Depuis, j’ai consacré plusieurs demi-journées à réécrire l’ensemble ; des fils conducteurs m’apparaissent, un peu à la façon d’une archéologue qui découvrirait, à chaque pelletée, les contours d’un bâtiment gigantesque qu’elle avait pris jusque-là pour une cabane de pêcheurs. Je lisse, je soulève le voile sur les relations entre différents personnages, je décris davantage Athènes et les autres sites dans lesquels se déroule l’intrigue (maintenant qu’il y en a une !). J’ai déterré des nouvelles écrites il y a plusieurs années, et dans lesquelles je retrouve des personnages qui sont dans mon roman. Dans ces textes, il y a finalement une cohérence que je n’avais pas encore vue, dans la mythologie comme dans les thèmes abordés.

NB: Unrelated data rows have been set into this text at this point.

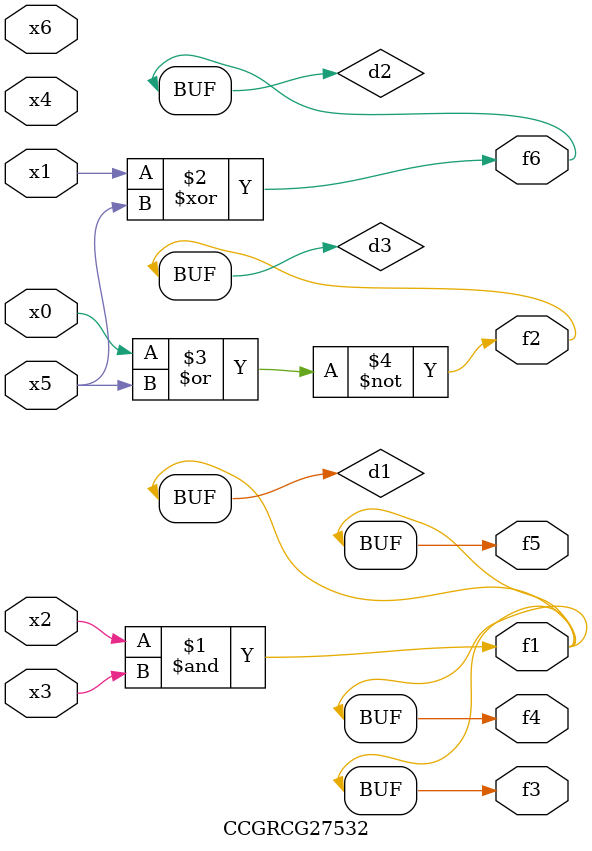
<source format=v>
module CCGRCG27532(
	input x0, x1, x2, x3, x4, x5, x6,
	output f1, f2, f3, f4, f5, f6
);

	wire d1, d2, d3;

	and (d1, x2, x3);
	xor (d2, x1, x5);
	nor (d3, x0, x5);
	assign f1 = d1;
	assign f2 = d3;
	assign f3 = d1;
	assign f4 = d1;
	assign f5 = d1;
	assign f6 = d2;
endmodule

</source>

Je n’écris pas souvent : j’ai besoin d’être seule, de savoir que j’ai plusieurs heures de tranquillité pour me concentrer, sans correction à rendre ni bilan de compétence à remplir ni microphémérides à diffuser ou même de CV à envoyer. Ainsi, hier et aujourd’hui, j’ai travaillé sur un chapitre clé qui permet de comprendre des motivations de plusieurs personnages secondaires. Près de 13 000 signes espaces comprises, soit environ cinq pages A4 seulement, en plus de quatre heures d’écriture. Je commence à voir le bout du tunnel.

Extrait de ce chapitre, pour vous faire voyager un peu en Grèce dans un des sites que j’aime beaucoup :

Le soleil se coucherait tôt, et les trois Gardiens entamèrent sans tarder leur marche sur le chemin de pierres qui grimpait jusqu’au temple de Poséidon. L’air était saturé des effluves de terre mouillée par les derniers orages et par les embruns ; on entendait les vagues de la mer Égée se fracasser plusieurs dizaines de mètres plus bas, à pic sous le temple. Derrière les hautes colonnes du temple, on ne distinguait que l’étrangeté de la brume qui voilait l’horizon ; les jours d’orage, on marchait au-dessus des nuages dans lesquels s’était jeté Égée. On se trouvait dans une pause de l’Histoire, on foulait les pierres qu’avaient foulées les fondateurs de la communauté, plus de deux siècles auparavant, tandis qu’ils se préparaient à la révolution face à l’empire ottoman. Les puissances de Poséidon et d’Athéna protégeaient ces lieux sur lesquels le temps et les séismes – Chronos et Chtonos – paraissaient avoir moins de prise qu’ailleurs.
Madame Zélie aimait particulièrement ce site, son berceau. Elle y respirait mieux, y réfléchissait plus clairement, s’y sentait plus forte. La mer à ses pieds la portait et lui transmettait son énergie – bienfaitrice ou destructrice, le choix en revenait à celui qui la recevait. Comme elle arrivait devant les marches menant au temple suivie de ses deux amis, une peur irraisonnée la saisit, et elle s’immobilisa. Au-dessus d’eux, le soleil fut brusquement caché par des nuages poussés par le vent levé brutalement, comme cela arrivait souvent en cette saison.